Lil Yachty – Lil Boat Review

For over the last year or so, Atlanta has brought a terrific amount of Trap-Rappers to the forefront of commercial Hip-Hop. From the electric trio of Migos to the animal ad-libber Young Thug. Now, it’s the time of the youngest ATLien to dominate the Trap/Hip-Hop scene.

Before I go into this review, I will say this: I am not a fan of Yachty. While I do enjoy his peers’ music and his influences, Yachty’s sound and general guest verses I hear from him do nothing for me sonically or indicate any lasting influence on the culture or sub-genre of Hip-Hop.

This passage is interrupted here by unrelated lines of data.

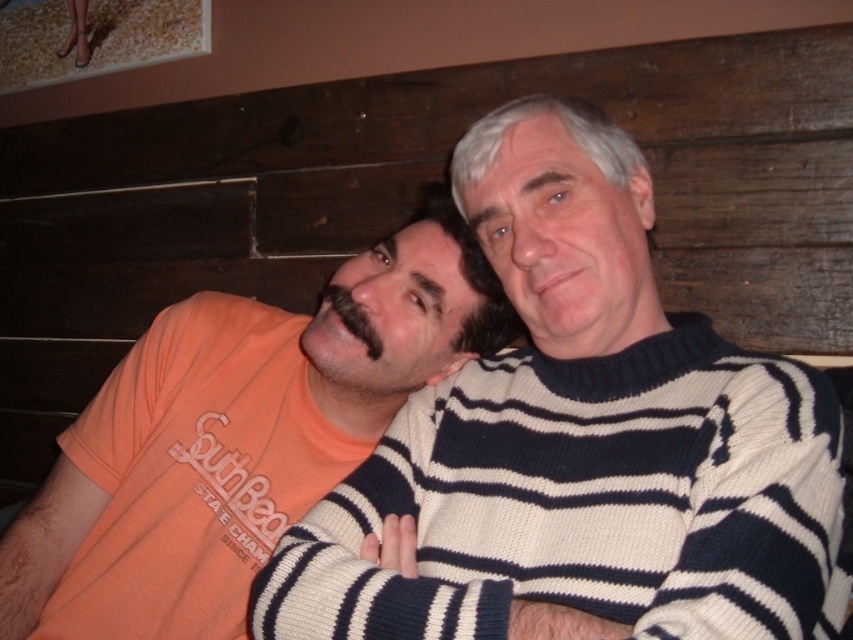
Can you confirm if knitted striped sweater at center is positioned below orange cotton t-shirt at left?

Actually, knitted striped sweater at center is above orange cotton t-shirt at left.

Identify the location of knitted striped sweater at center. The height and width of the screenshot is (640, 853). (581, 442).

Can you confirm if orange cotton t-shirt at left is wider than black fuzzy beard at center?

Indeed, orange cotton t-shirt at left has a greater width compared to black fuzzy beard at center.

Consider the image. Which of these two, orange cotton t-shirt at left or black fuzzy beard at center, stands taller?

orange cotton t-shirt at left

Which is behind, point (32, 513) or point (370, 342)?

The point (32, 513) is more distant.

Find the location of a particular element. orange cotton t-shirt at left is located at coordinates (235, 440).

Which is more to the left, knitted striped sweater at center or black fuzzy beard at center?

From the viewer's perspective, black fuzzy beard at center appears more on the left side.

Between point (424, 637) and point (363, 324), which one is positioned in front?

Point (424, 637)

Identify the location of knitted striped sweater at center. The image size is (853, 640). (581, 442).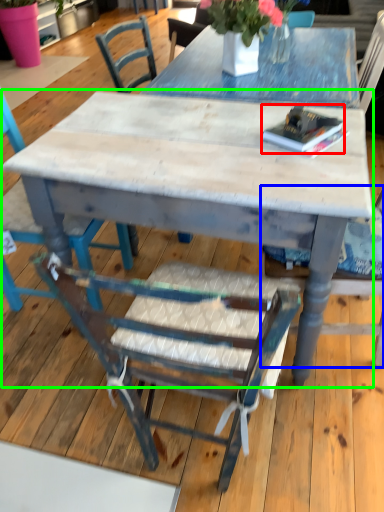
Question: Based on their relative distances, which object is nearer to book (highlighted by a red box)? Choose from chair (highlighted by a blue box) and kitchen & dining room table (highlighted by a green box).

Choices:
 (A) chair
 (B) kitchen & dining room table

Answer: (B)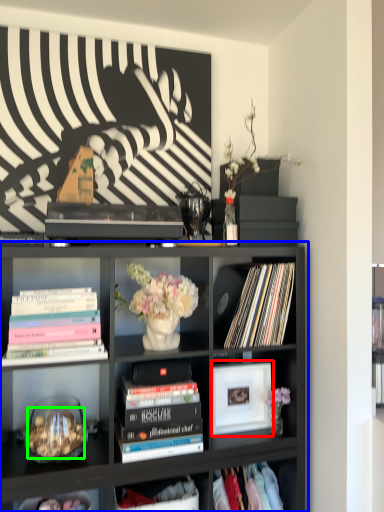
Question: Which object is the closest to the picture frame (highlighted by a red box)? Choose among these: bookcase (highlighted by a blue box) or food (highlighted by a green box).

Choices:
 (A) bookcase
 (B) food

Answer: (A)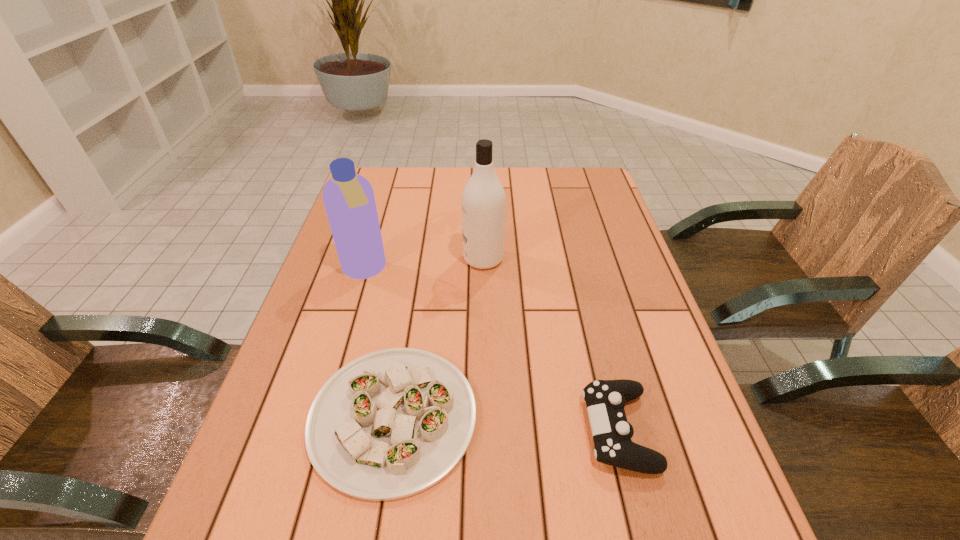
In order to click on the right shampoo in this screenshot , I will do `click(483, 199)`.

This screenshot has width=960, height=540. I want to click on the left shampoo, so pyautogui.click(x=348, y=197).

Locate an element on the screen. control is located at coordinates (605, 399).

Where is `the rightmost object`? This screenshot has width=960, height=540. the rightmost object is located at coordinates (605, 399).

Locate an element on the screen. platter is located at coordinates (390, 424).

The width and height of the screenshot is (960, 540). I want to click on vacant space located on the front-facing side of the right shampoo, so click(x=401, y=259).

Where is `free space located 0.120m on the front-facing side of the right shampoo`? free space located 0.120m on the front-facing side of the right shampoo is located at coordinates click(x=420, y=259).

Find the location of a particular element. The width and height of the screenshot is (960, 540). free space located 0.240m on the front-facing side of the right shampoo is located at coordinates (375, 259).

Locate an element on the screen. The width and height of the screenshot is (960, 540). free space located on the back of the left shampoo is located at coordinates (383, 206).

The height and width of the screenshot is (540, 960). I want to click on blank area located on the surface of the third tallest object, so click(x=533, y=429).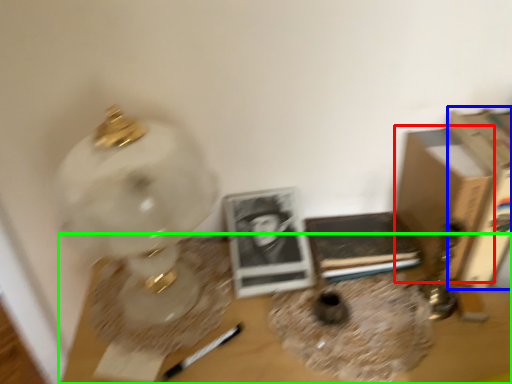
Question: Estimate the real-world distances between objects in this image. Which object is closer to cardboard box (highlighted by a red box), paperback book (highlighted by a blue box) or table (highlighted by a green box)?

Choices:
 (A) paperback book
 (B) table

Answer: (A)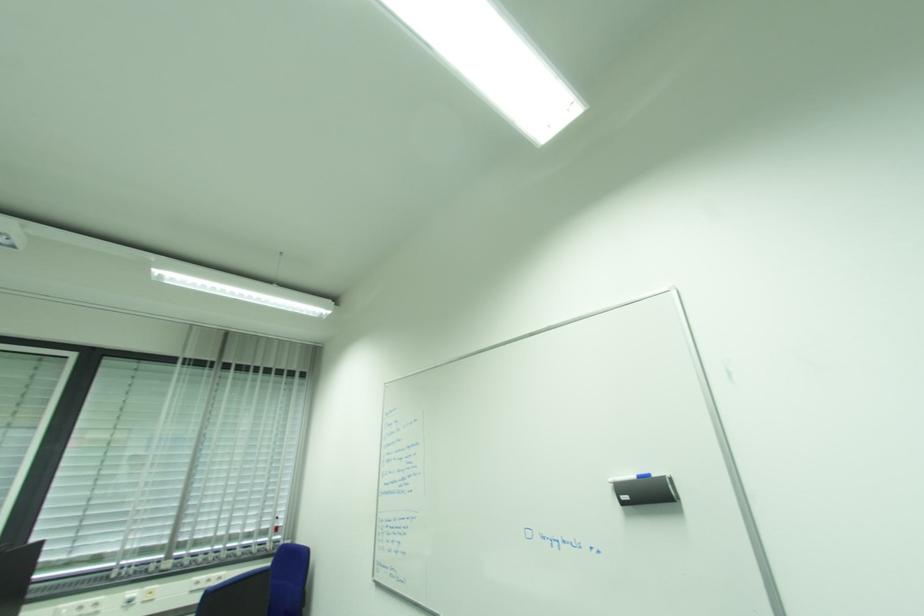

From the “Intro – Just Keep Swimming” it begins with some quick-paced hyped up bars with relentless energy. However, the second half of the track is just auto-tune to the max and makes it way past unenjoyable to listen to Yachty’s exploration of his influences such as T-Pain, Lil Wayne and R. Kelly. The second track featuring and produced by The Good Perry is a bass thumping, synth heavy, hi-hat lovers dream. The beat is melodic while simple and a psychedelic boom-bap instrumental. Unfortunately, Boat nor Perry’s energy or delivery on this record is…dull. Although the twos chemistry works, they don’t captivate as much as Young Thug and Rich Homie Quan or Famous Dex and Rich the Kid. The first track that stands out for it’s instrumental and guest features is the remix to “Minnesota”. While Yachty opens the record with switch ups of flows and pitch of his voice, the real standout on this record is Skippa Da Flippa. His rough quick-paced flow contradicts the instrumental and although his verse is one of the shortest, he stands out more than the more successful artists. Surprisingly, Yachty’s solo track “Interlude” is another standout for me. The instrumental, as most are throughout this tape, simple yet interesting enough to keep you listening to the entire tape. Although his lyrics aren’t captivating on this track, it’s still a good filler track to past the time.



While the majority of the tape doesn’t do much for me, it’s really the instrumentals that are the selling point of this project. They are, at first-listen, all banging. They capture a less-violent and more positive themes than his affiliates. However, Yachty is not that much interest to me. His flows sound uninspired and his lyrics themselves aren’t that great.